* **Data entries**:
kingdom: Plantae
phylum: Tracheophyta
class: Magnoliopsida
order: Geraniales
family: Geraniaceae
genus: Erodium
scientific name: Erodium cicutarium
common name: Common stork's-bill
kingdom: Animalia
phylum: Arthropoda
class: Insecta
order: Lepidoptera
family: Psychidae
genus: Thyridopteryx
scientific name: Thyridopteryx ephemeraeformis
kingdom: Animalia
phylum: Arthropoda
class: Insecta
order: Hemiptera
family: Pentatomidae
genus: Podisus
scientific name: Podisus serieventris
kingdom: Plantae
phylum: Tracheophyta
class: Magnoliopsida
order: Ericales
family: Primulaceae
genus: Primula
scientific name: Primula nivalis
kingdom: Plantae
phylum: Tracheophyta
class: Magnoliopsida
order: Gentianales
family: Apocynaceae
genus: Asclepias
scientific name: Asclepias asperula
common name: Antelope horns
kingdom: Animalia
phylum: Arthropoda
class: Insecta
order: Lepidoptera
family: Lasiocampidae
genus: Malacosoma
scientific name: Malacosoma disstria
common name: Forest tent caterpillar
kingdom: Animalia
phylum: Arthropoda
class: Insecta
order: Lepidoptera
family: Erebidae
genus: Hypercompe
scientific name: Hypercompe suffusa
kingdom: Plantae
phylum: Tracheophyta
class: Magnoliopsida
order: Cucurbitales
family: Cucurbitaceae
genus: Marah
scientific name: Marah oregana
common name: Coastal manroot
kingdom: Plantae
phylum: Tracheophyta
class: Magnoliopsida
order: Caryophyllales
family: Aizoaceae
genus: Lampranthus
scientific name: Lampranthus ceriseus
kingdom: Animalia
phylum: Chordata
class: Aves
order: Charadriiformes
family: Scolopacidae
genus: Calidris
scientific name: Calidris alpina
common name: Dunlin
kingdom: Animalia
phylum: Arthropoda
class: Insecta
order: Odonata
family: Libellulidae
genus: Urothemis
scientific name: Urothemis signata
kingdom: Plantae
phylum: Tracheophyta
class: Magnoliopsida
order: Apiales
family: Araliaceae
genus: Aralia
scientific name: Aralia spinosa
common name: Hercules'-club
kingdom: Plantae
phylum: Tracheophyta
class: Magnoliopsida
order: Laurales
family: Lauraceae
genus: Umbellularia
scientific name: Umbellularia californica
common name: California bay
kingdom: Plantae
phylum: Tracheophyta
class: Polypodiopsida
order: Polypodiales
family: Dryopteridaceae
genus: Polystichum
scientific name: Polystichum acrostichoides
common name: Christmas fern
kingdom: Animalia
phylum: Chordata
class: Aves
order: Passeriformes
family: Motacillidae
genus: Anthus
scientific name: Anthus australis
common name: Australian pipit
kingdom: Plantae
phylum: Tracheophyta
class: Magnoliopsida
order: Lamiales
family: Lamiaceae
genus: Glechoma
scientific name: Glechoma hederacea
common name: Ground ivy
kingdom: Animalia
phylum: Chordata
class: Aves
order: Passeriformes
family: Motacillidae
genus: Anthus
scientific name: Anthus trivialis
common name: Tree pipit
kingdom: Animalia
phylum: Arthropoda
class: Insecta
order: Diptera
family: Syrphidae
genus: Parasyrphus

* **What is expected**: Put the part of the listing that opens with the line containing "common name: California bay" and closes with the line containing "scientific name: Anthus australis" into a two-column CSV with the headers field and value. Give one row per line, with each field in double quotes and any line breaks replaced by spaces.

* **Output**:
field,value
"common name:","California bay"
"kingdom:","Plantae"
"phylum:","Tracheophyta"
"class:","Polypodiopsida"
"order:","Polypodiales"
"family:","Dryopteridaceae"
"genus:","Polystichum"
"scientific name:","Polystichum acrostichoides"
"common name:","Christmas fern"
"kingdom:","Animalia"
"phylum:","Chordata"
"class:","Aves"
"order:","Passeriformes"
"family:","Motacillidae"
"genus:","Anthus"
"scientific name:","Anthus australis"